I did. He watched me fall apart and didn’t flinch. I came hard, thighs shaking, water pounding my shoulder, one foot skidding on tile until he caught my heel and planted it on his chest.
“Again,” he said, and moved faster. I hit him with the heel of my hand because it was too much. He grinned up into the steam and let me breathe.
He stood in one push, crowding me back to the wall. He lifted my thigh high against his hip and slid into me on a long, perfect stroke that knocked a guttural sound out of me. He was thick and hot and his breath went ragged against my cheek.
“I’ve got you,” he said into my ear. “All the way.”
He fucked me against the tile with a rhythm that made thought a luxury. Short, deep thrusts. Then longer, slower, holding me full until I squirmed and then doing it again. His hand found my throat, light, thumb under my jaw, not choking, only reminding me whose breath this was. Mine. His. Ours. A circuit.
“Say it,” he rasped. “Say my name right.”
“Jacob,” I panted, then shifted, got my mouth around the soft French. “Mon Jacob.”
He swore and drove harder. The water sang on tile. He turned me without breaking, spun me so my palms flattened to the glass. He caught my wrists and pinned them high, his chest to my back, his cock hitting me where I came apart fastest. He bit my shoulder, not sweet. Possessive and protective, the way he’d been at the bar when Karl thought he was a problem I couldn’t handle.
“Mine,” he said into my wet skin.
“Tonight,” I said, meeting him. “Yes.”
He pulled out and turned me again, lifted me like I weighed less than his guilt, and set me on the shower’s built-in bench, water still raining down. He hooked my heel over his shoulder, opened me wide, and shoved back inside. Filthy, perfect angle. I clawed at his shoulders and he took it like he liked the sting. My body clamped around him like it had been built for this exact geometry and forgot any other.
“Come,” he ordered, thumb grinding my clit. “Camille. Now.” He said my name exactly right, and the sound of it in his mouth shoved me straight over the edge.
I broke. The orgasm ripped through me, hot and messy, and I couldn’t hold on to anything but him. He followed, face buried in my neck, voice rough, hips stuttering as he emptied into me. He stayed deep and breathed like a man who had finally decided to live. My legs twitched. My heart found a new rhythm and decided to keep it.
The water ran and neither of us cared that the hot was almost gone. He finally pulled out slow and kissed my mouth like he was putting something back.

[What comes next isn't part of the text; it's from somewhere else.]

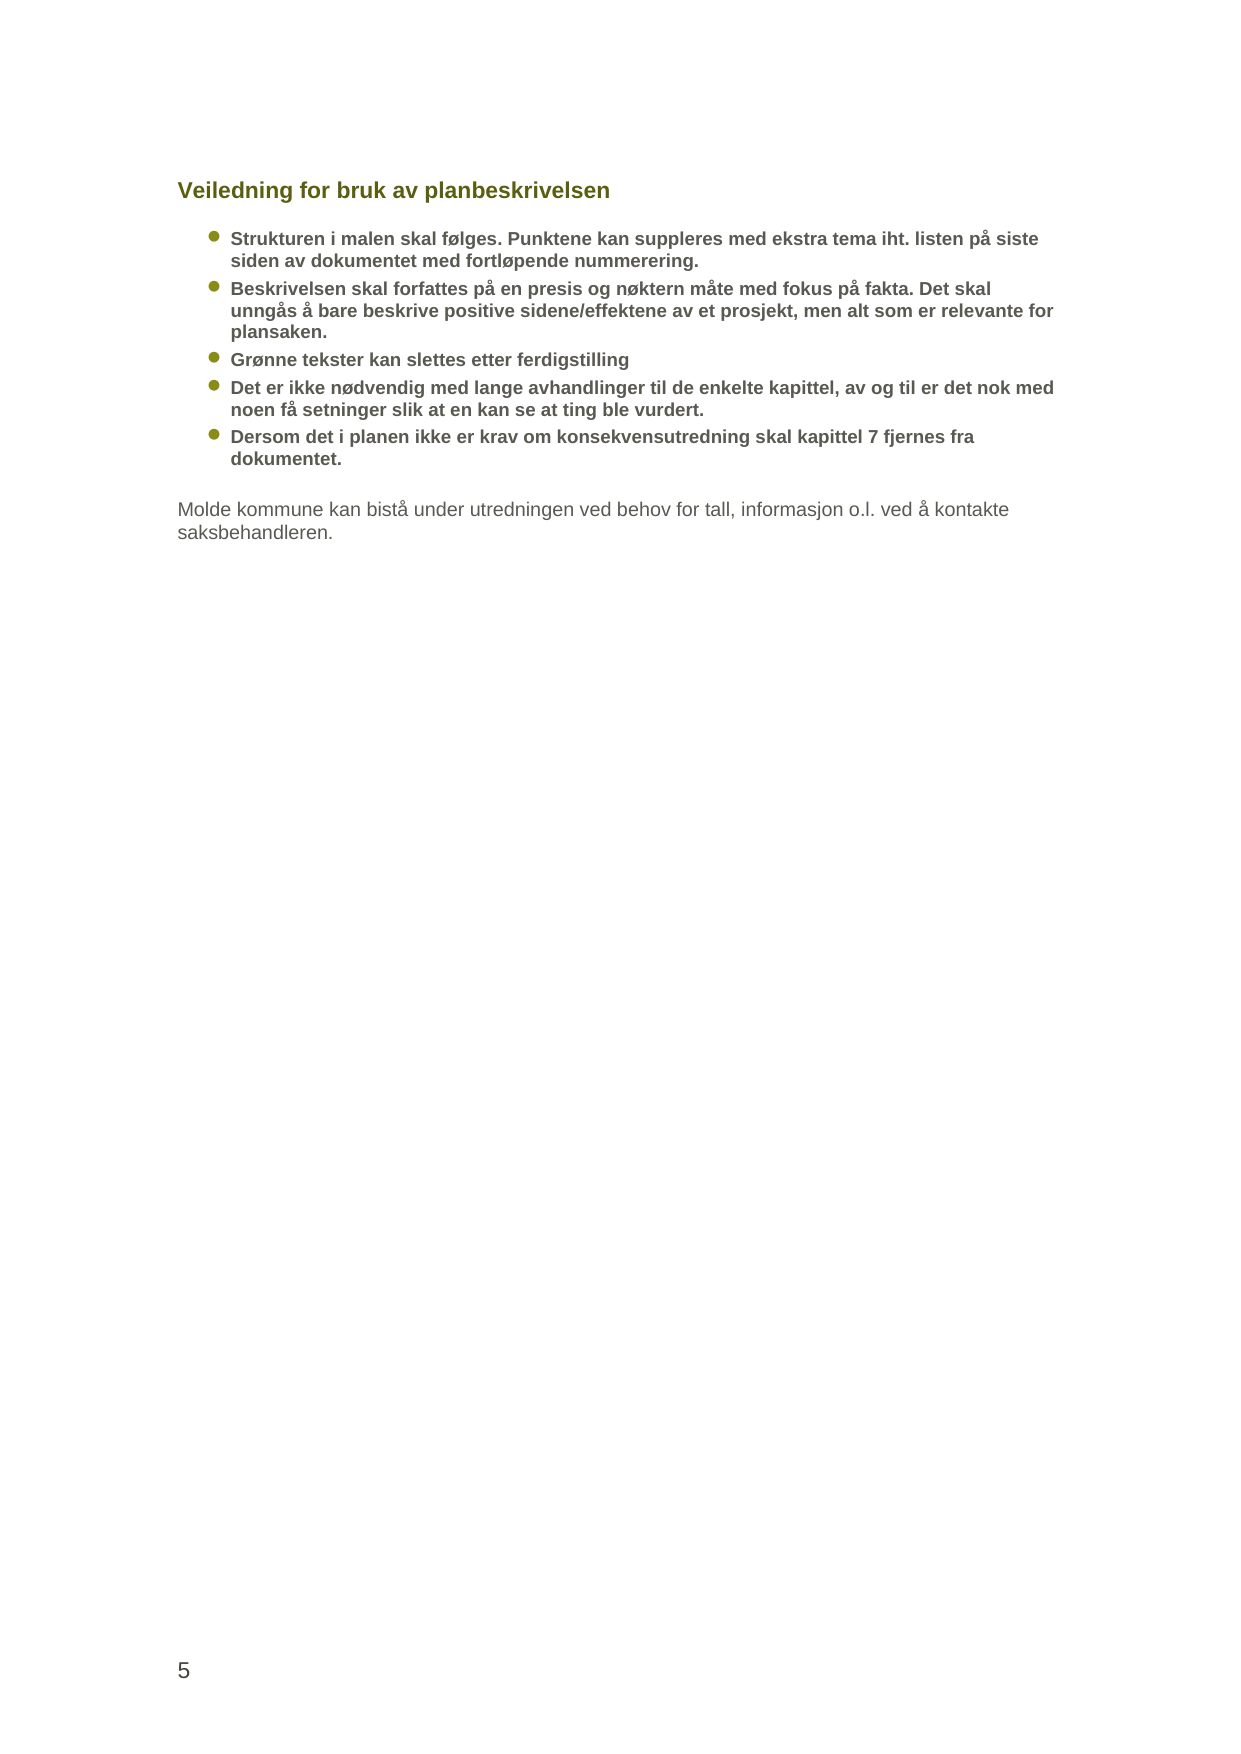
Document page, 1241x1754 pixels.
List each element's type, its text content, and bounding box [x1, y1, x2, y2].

We finished the shower like humans, which felt like a victory. He washed my hair with his big, careful hands. I soaped the line of the dog tag chain and watched water bead on his chest hair. He made a small sound when I ran my palm down his stomach. It made me feel powerful and soft at once. Feminine.
We tumbled to the bed damp and clean and arranged ourselves into a knot that made sense: my cheek on his chest, his hand in my hair, our legs a tangle of heat. The fan hummed. The porch swing creaked outside like it had opinions. The room smelled like soap and sex and my lemon cleaner trying to keep up.
He stroked my back slow, down and up, a simple repetitive kindness. It undid the last of my armor.
“I hate that it hurts them,” I said, voice already breaking. “It’s a stupid sentence. It’s true. I hate that it hurts them and I can’t stop it. I hate that I can keep one alive and more wash up because something in the water doesn’t care that I didn’t sleep and I counted breaths and told little kids not to cry.”
He went very still under me, the kind of still a man learns when he knows his weight counts. He didn’t talk. He let the silence get big enough for me to put words into it without feeling like they’d drown.
“I know the game,” I said. Tears slipped into the hollow above his collarbone and I let them. “We don’t get to win. We get to hold the line. We get to saynot todayto the ocean and mean it for as long as our hands don’t slip. I tell rookies that and they nod and they get brave and I get brave with them and then a mother blinks at me from the swash and I hear myself apologizing to a species that owes me nothing and I?—”
I swallowed and it hurt. “I’m so tired of apologizing.”
He exhaled and it felt like a vow. “Then stop apologizing,” he said quietly. “Let me be the one who kicks the door. Let me be the noise so you can be the hands. I’ll stand where you point. I’ll carry what you can’t. I’ll put my body between you and whatever tries to make you smaller.”
I laughed, wet and wrecked. “Says the guy who stepped between me and Karl like I was already yours.”
“I was protecting you,” he said, unapologetic.
“I liked it,” I admitted, heat curling low. “Maybe too much.”
“Good,” he murmured. “I’ll keep doing it. Because you are already mine.”
“I know.” That was the part that made it dangerous. “Tomorrow the Navy brings me paper. After that we make the right people bleed.”
He kissed my hair. “Good. I know a lot about making the right people bleed.”
I turned my face into his chest and let myself cry a little more. Not the hysterical kind. The clean kind. Tears ran into his skin and he didn’t flinch. He just kept stroking my back, slow, steady, like he was matching my breath on purpose.